Dataset items

^^^^^^^^^^^^^^^^

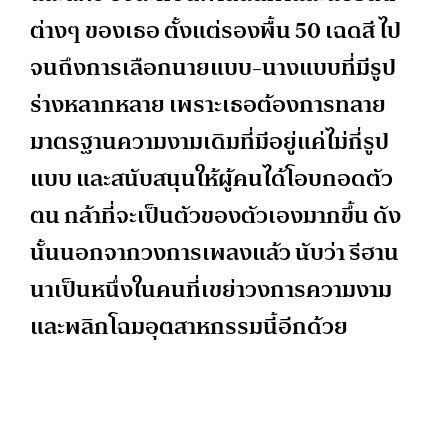
ต่างๆ ของเธอ ตั้งแต่รองพื้น 50 เฉดสี ไป
จนถึงการเลือกนายแบบ-นางแบบที่มีรูป
ร่างหลากหลาย เพราะเธอต้องการทลาย
มาตรฐานความงามเดิมที่มีอยู่แค่ไม่กี่รูป
แบบ และสนับสนุนให้ผู้คนได้โอบกอดตัว
ตน กล้าที่จะเป็นตัวของตัวเองมากขึ้น ดัง
นั้นนอกจากวงการเพลงแล้ว นับว่า รีฮาน
นาเป็นหนึ่งในคนที่เขย่าวงการความงาม
และพลิกโฉมอุตสาหกรรมนี้อีกด้วย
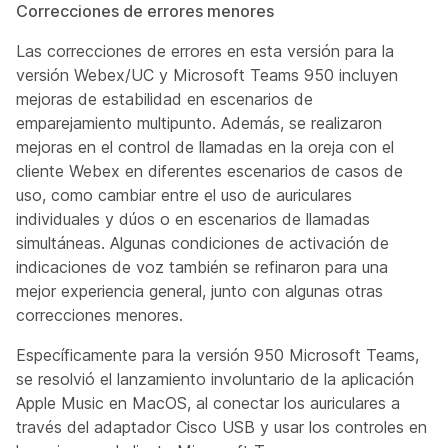
Correcciones de errores menores
Las correcciones de errores en esta versión para la
versión Webex/UC y Microsoft Teams 950 incluyen
mejoras de estabilidad en escenarios de
emparejamiento multipunto. Además, se realizaron
mejoras en el control de llamadas en la oreja con el
cliente Webex en diferentes escenarios de casos de
uso, como cambiar entre el uso de auriculares
individuales y dúos o en escenarios de llamadas
simultáneas. Algunas condiciones de activación de
indicaciones de voz también se refinaron para una
mejor experiencia general, junto con algunas otras
correcciones menores.
Específicamente para la versión 950 Microsoft Teams,
se resolvió el lanzamiento involuntario de la aplicación
Apple Music en MacOS, al conectar los auriculares a
través del adaptador Cisco USB y usar los controles en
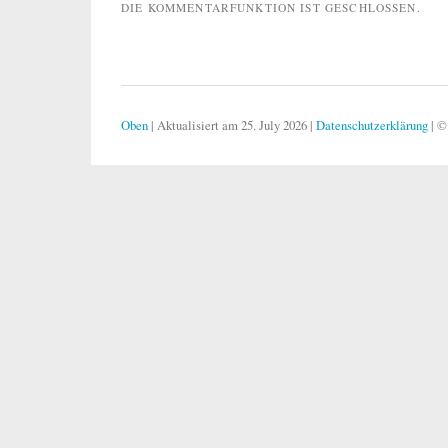
DIE KOMMENTARFUNKTION IST GESCHLOSSEN.
Oben
|
Aktualisiert am 25. July 2026
|
Datenschutzerklärung
|
©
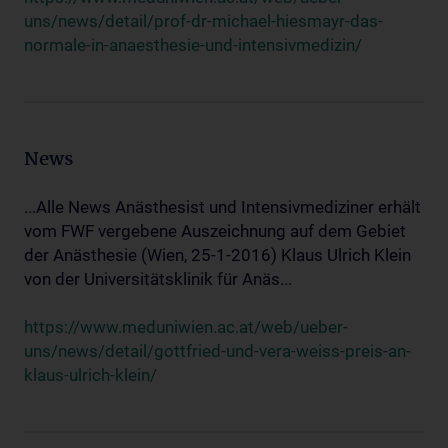
uns/news/detail/prof-dr-michael-hiesmayr-das-
normale-in-anaesthesie-und-intensivmedizin/
News
...Alle News Anästhesist und Intensivmediziner erhält
vom FWF vergebene Auszeichnung auf dem Gebiet
der Anästhesie (Wien, 25-1-2016) Klaus Ulrich Klein
von der Universitätsklinik für Anäs...
https://www.meduniwien.ac.at/web/ueber-
uns/news/detail/gottfried-und-vera-weiss-preis-an-
klaus-ulrich-klein/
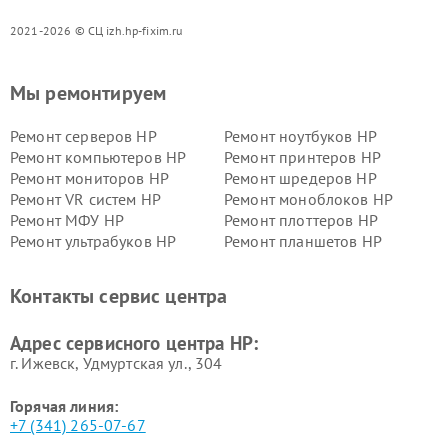
2021-2026 © СЦ izh.hp-fixim.ru
Мы ремонтируем
Ремонт серверов HP
Ремонт ноутбуков HP
Ремонт компьютеров HP
Ремонт принтеров HP
Ремонт мониторов HP
Ремонт шредеров HP
Ремонт VR систем HP
Ремонт моноблоков HP
Ремонт МФУ HP
Ремонт плоттеров HP
Ремонт ультрабуков HP
Ремонт планшетов HP
Контакты сервис центра
Адрес сервисного центра HP:
г. Ижевск, Удмуртская ул., 304
Горячая линия:
+7 (341) 265-07-67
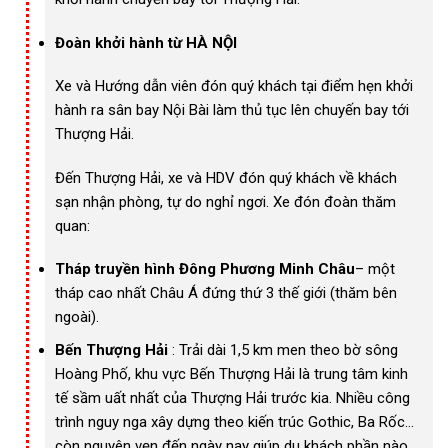
Đoàn khởi hành từ HÀ NỘI
Xe và Hướng dẫn viên đón quý khách tại điểm hẹn khởi
hành ra sân bay Nội Bài làm thủ tục lên chuyến bay tới
Thượng Hải.
Đến Thượng Hải, xe và HDV đón quý khách về khách
sạn nhận phòng, tự do nghỉ ngơi. Xe đón đoàn thăm
quan:
Tháp truyền hình Đông Phương Minh Châu
– một
tháp cao nhất Châu Á đứng thứ 3 thế giới (thăm bên
ngoài).
Bến Thượng Hải
: Trải dài 1,5 km men theo bờ sông
Hoàng Phố, khu vực Bến Thượng Hải là trung tâm kinh
tế sầm uất nhất của Thượng Hải trước kia. Nhiều công
trình nguy nga xây dựng theo kiến trúc Gothic, Ba Rốc…
còn nguyên vẹn đến ngày nay giúp du khách phần nào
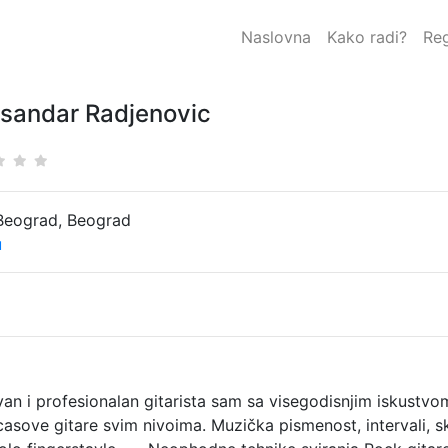
Naslovna
Kako radi?
Reg
sandar Radjenovic
Beograd, Beograd
u
an i profesionalan gitarista sam sa visegodisnjim iskustv
casove gitare svim nivoima. Muzička pismenost, intervali, ska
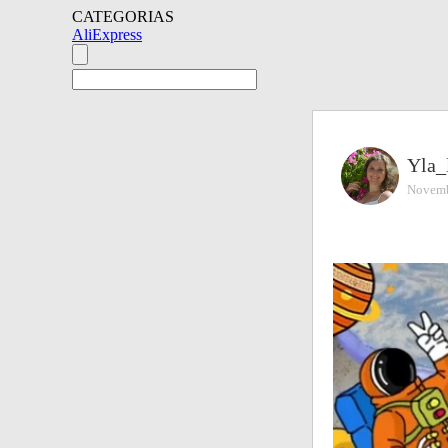
CATEGORIAS
AliExpress
Yla_
Novemb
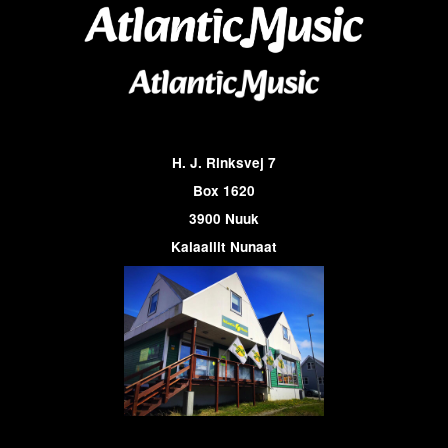
H. J. Rinksvej 7
Box 1620
3900 Nuuk
Kalaallit Nunaat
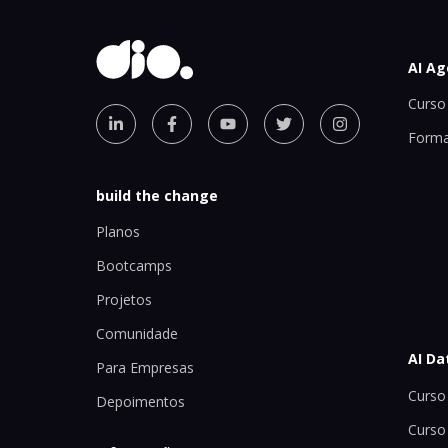
AI Ag
Curso 
Forma
build the change
Planos
Bootcamps
Projetos
Comunidade
AI Da
Para Empresas
Curso 
Depoimentos
Curso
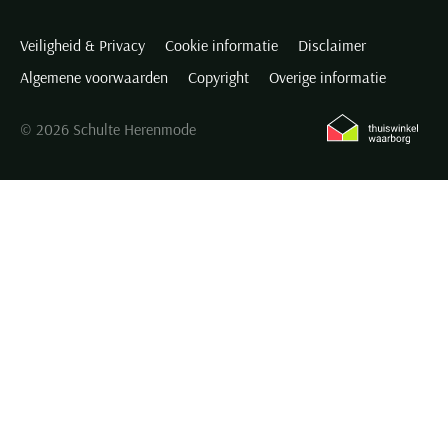
Veiligheid & Privacy
Cookie informatie
Disclaimer
Algemene voorwaarden
Copyright
Overige informatie
© 2026 Schulte Herenmode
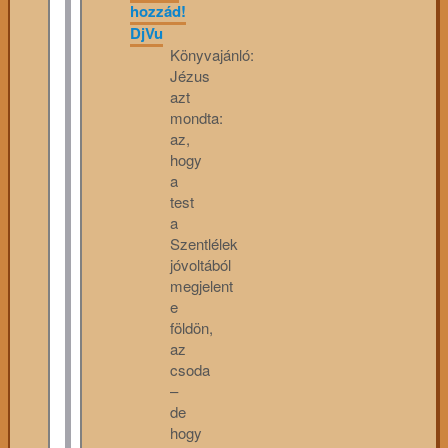
hozzád!
DjVu
Könyvajánló:
Jézus
azt
mondta:
az,
hogy
a
test
a
Szentlélek
jóvoltából
megjelent
e
földön,
az
csoda
–
de
hogy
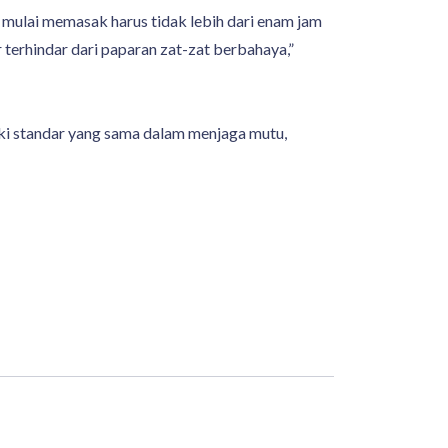
mulai memasak harus tidak lebih dari enam jam
 terhindar dari paparan zat-zat berbahaya,”
iki standar yang sama dalam menjaga mutu,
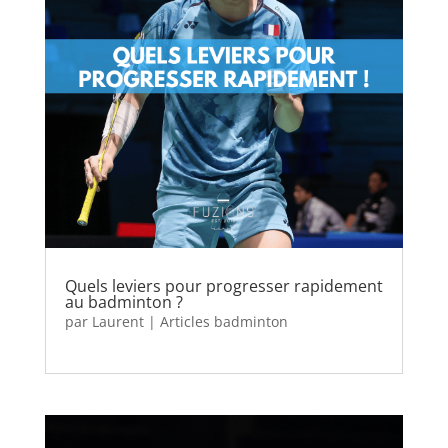
Quels leviers pour progresser rapidement
au badminton ?
par
Laurent
|
Articles badminton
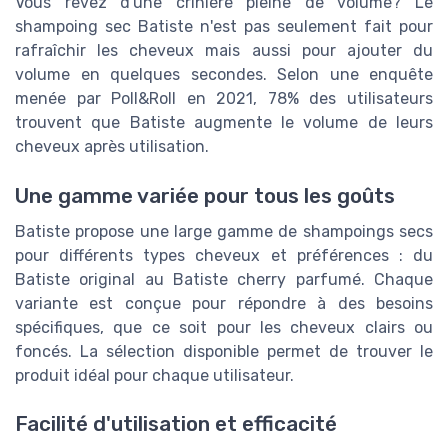
Vous rêvez d'une crinière pleine de volume? Le
shampoing sec Batiste n'est pas seulement fait pour
rafraîchir les cheveux mais aussi pour ajouter du
volume en quelques secondes. Selon une enquête
menée par Poll&Roll en 2021, 78% des utilisateurs
trouvent que Batiste augmente le volume de leurs
cheveux après utilisation.
Une gamme variée pour tous les goûts
Batiste propose une large gamme de shampoings secs
pour différents types cheveux et préférences : du
Batiste original au Batiste cherry parfumé. Chaque
variante est conçue pour répondre à des besoins
spécifiques, que ce soit pour les cheveux clairs ou
foncés. La sélection disponible permet de trouver le
produit idéal pour chaque utilisateur.
Facilité d'utilisation et efficacité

^^^^^^^^^^^^^^^^

Exercise objective. Collect the lines of the records that include the string "thăm".

Solved problem.
sạn nhận phòng, tự do nghỉ ngơi. Xe đón đoàn thăm
tháp cao nhất Châu Á đứng thứ 3 thế giới (thăm bên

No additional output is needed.